The Tax Gamble

Where’s the villain?

When you scrape away the accumulating angst among Democrats—particularly liberal Democrats—about President Obama’s reelection message, the plaintive cry is for an economic villain. As they look at the next few months, liberals fear that voters eager to hear a clarion call from the president will instead hear only the reedy squeak of To Do list pleading.

Democrats who once felt confident, nay, virtually certain about Obama’s reelection prospects now fear Mitt Romney is on the verge of harnessing the change zeitgeist. When Romney says the American people are “tired of being tired,” knowledgeable and experienced Democratic hands wince. Polling data and focus groups echo the sentiment. Voters are weary, and the weary tend to move against the incumbent.

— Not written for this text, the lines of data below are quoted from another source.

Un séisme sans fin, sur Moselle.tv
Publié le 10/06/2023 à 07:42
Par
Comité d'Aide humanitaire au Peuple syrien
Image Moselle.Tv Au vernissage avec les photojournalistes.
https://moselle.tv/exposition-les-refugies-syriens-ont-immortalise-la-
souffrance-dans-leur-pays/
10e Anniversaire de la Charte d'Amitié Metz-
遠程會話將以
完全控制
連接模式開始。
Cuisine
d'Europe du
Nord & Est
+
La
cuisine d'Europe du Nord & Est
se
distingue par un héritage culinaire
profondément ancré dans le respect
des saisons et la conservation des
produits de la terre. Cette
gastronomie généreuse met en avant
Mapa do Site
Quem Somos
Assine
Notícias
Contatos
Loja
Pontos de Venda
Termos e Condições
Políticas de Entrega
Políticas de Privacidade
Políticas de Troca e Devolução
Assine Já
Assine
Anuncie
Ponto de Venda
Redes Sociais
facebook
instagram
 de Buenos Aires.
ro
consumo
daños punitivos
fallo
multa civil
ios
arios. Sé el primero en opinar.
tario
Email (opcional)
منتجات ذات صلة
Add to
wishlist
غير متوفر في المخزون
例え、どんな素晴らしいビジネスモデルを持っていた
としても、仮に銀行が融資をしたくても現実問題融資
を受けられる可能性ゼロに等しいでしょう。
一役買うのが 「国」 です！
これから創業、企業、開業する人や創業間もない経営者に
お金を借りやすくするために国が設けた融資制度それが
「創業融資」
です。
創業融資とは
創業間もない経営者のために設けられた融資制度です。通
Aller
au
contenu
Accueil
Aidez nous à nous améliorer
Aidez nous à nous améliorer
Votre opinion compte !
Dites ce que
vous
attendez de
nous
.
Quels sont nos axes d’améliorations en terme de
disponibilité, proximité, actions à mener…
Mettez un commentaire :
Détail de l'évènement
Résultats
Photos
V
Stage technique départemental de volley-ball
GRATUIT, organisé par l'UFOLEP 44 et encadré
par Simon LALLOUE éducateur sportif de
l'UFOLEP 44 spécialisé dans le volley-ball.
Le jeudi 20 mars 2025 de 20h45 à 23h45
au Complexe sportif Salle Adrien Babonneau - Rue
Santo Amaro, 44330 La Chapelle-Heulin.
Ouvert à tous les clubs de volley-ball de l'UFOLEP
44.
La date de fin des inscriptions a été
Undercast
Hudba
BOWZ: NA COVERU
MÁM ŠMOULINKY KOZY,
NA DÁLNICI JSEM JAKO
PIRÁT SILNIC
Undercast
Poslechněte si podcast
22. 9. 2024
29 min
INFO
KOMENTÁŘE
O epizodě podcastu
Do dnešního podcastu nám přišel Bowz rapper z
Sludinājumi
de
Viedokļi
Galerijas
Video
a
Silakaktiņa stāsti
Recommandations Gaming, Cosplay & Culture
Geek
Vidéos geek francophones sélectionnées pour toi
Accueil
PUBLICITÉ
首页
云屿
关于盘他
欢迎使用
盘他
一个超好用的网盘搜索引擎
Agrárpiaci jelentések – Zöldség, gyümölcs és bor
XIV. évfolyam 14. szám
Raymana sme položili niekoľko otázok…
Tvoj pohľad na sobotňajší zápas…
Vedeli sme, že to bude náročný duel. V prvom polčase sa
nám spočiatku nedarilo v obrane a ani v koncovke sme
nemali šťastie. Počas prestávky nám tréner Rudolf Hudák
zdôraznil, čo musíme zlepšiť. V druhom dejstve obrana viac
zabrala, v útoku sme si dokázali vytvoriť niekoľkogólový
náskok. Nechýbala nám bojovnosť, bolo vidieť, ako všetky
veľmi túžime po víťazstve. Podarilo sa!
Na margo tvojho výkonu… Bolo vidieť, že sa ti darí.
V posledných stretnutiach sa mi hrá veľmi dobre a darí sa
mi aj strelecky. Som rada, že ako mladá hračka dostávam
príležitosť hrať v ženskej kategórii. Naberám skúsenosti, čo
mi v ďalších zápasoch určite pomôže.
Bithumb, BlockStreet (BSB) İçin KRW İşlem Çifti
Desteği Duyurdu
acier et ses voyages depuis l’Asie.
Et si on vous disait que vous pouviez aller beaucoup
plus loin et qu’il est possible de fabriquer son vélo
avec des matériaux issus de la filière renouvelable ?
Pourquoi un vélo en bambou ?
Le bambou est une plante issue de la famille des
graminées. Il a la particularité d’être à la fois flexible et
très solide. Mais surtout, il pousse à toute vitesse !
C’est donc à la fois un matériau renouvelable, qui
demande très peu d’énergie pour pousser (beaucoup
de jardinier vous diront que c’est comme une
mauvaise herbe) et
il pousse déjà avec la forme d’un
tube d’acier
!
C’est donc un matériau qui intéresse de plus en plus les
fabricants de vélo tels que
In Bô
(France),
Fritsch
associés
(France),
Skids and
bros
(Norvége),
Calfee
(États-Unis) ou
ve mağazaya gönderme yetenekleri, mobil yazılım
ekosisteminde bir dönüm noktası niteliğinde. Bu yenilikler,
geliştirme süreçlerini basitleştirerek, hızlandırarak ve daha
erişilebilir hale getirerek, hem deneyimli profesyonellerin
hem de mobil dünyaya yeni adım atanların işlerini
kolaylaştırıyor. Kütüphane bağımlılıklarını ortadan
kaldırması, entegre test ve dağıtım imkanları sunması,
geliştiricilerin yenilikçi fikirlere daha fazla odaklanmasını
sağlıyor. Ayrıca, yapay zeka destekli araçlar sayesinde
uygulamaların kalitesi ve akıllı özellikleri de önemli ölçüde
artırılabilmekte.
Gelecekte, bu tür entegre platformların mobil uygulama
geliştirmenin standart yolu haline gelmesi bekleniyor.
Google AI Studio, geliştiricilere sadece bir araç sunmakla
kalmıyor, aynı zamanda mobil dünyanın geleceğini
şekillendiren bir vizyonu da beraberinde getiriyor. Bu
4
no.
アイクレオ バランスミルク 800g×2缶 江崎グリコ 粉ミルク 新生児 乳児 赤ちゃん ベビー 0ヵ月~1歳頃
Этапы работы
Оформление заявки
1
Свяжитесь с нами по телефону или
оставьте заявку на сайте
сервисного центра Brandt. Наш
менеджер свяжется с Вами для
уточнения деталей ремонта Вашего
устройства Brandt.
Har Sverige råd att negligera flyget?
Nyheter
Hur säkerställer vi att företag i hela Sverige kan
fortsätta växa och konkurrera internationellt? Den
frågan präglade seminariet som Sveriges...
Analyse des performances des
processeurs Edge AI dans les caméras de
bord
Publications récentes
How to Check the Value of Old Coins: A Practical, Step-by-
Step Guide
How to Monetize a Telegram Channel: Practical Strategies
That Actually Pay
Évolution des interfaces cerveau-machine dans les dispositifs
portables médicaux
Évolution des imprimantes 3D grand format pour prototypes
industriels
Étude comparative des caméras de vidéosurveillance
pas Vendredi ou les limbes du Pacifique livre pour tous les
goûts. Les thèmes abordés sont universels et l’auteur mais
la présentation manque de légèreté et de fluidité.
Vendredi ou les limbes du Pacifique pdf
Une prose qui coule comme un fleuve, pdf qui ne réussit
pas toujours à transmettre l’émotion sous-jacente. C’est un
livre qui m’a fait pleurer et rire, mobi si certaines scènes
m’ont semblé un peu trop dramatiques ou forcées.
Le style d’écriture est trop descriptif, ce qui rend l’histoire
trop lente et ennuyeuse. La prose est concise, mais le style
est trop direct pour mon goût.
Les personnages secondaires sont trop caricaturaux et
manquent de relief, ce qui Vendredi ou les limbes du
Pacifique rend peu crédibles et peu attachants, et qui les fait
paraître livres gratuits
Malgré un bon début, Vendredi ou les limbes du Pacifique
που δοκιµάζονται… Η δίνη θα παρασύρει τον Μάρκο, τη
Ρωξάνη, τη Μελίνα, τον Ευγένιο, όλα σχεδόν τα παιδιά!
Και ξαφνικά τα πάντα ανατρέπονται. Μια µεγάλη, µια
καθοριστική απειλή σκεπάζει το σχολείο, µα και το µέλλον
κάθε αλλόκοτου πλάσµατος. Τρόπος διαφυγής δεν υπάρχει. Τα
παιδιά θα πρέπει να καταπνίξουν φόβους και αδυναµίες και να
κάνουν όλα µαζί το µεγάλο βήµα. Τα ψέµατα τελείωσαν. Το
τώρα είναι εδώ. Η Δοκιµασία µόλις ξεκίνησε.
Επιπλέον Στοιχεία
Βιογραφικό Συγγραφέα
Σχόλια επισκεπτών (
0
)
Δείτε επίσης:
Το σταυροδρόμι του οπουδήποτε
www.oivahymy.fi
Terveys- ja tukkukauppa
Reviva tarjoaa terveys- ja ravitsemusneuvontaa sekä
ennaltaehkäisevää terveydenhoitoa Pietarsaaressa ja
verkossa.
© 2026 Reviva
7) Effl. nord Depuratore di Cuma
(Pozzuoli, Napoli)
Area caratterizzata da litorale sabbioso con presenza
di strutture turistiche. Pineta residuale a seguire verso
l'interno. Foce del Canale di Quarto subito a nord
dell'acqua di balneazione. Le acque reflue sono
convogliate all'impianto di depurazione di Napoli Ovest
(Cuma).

For liberals, the question is: Villain or Vanilla? And they are convinced that Obama’s current economic message—which they view as a garbled mélange of slogans—“Recovery summer,” “An economy built to last,” “Winning the future,” “Forward,” and now “Break the stalemate”—is as plain as you can get.

And yet, as ever, the White House and Obama’s team remain stubbornly placid and outwardly confident they have the proper villain in their sights: taxes.

Obama is convinced that he’s not only on top of the tax debate, but that it will reelect him. Every Republican since Ronald Reagan (with the exception of George H.W. Bush) has used the tax issue to torment Democrats. But Obama believes he can be the tax tormentor-in-chief, using it as a jujitsu move against Romney and the Republicans.

How? By framing every economic issue as a tax issue.

The most biting part of Obama’s largely forgettable “break the stalemate” speech in Ohio last week was on the role of tax cuts in the Bush years and, if there are any, in the Romney years.

“From 2001 to 2008, we had the slowest job growth in half a century,” Obama said. “The typical family saw their incomes fall.”

Translation: Tax cuts, even those the middle class gets to taste, don’t create jobs or stimulate economic growth.

Obama then attempted to savage Romney’s economic blueprint.

“About 70 percent of this new, $5 trillion tax cut would go to folks making over $200,000 a year,” Obama said. “And folks making over a million dollars a year would get an average tax cut of about 25 percent.”

It once appeared that Obama’s use of Romney’s career at Bain Capital was solely an attempt to portray his opponent as an economic predator. It still is, but the tax issue is also tracing fire in that same fight. Bain benefited wealthy investors at the cost of some workers. Romney’s tax cuts benefit the wealthy disproportionately to the middle class. It’s the same debate.

A raft of polling data appears to reinforce this core Obama belief. The most recent United Technologies/National Journal Congressional Connection poll showed only 26 percent of those surveyed wanted all of the Bush-era tax cuts (those affecting marginal rates, dividends, and capital gains) extended for any duration. Eighteen percent wanted all of the tax cuts to expire; 8 percent wanted the tax cuts extended for only one year; and 28 percent wanted them extended permanently for families earning less than $250,000. Just 18 percent of respondents wanted them extended permanently—Romney’s position.

Similarly, a mid-April CBS News/New York Times poll found that 56 percent of all voters (and 57 percent of independents) said the “best way to promote economic growth” was to raise taxes on the wealthy and “spend more on education and the nation’s infrastructure.” A CNN/ORC poll conducted around the same time found 68 percent of voters (and 67 percent of independents) agreed “the tax system benefits the rich and is unfair to the ordinary working man or woman.”

These polls are rigidly consistent with every internal Obama campaign poll and the overwhelming reaction of focus groups. With an assurance that may startle hand-wringing Democrats, Team Obama doesn’t believe the campaign has been fully joined and Romney has not been remotely tested on his fidelity to GOP tax orthodoxy. Obama and his top advisers are certain—and they exude airy nonchalance in the face of intra-party vapors to prove it—that Romney is the perfect vessel for their tax-villainy argument.

Of course, none of these polls test the Republican riposte: “Obama says he just wants to tax the wealthy, but he’s coming after everyone. You can’t trust him to draw a bright line that spares you and your family because he loves government and he loves taxes.” This leaves aside the other GOP adage: “Don’t tax the entrepreneurs and successful who help drive the economy.”

And you thought vaudeville was dead.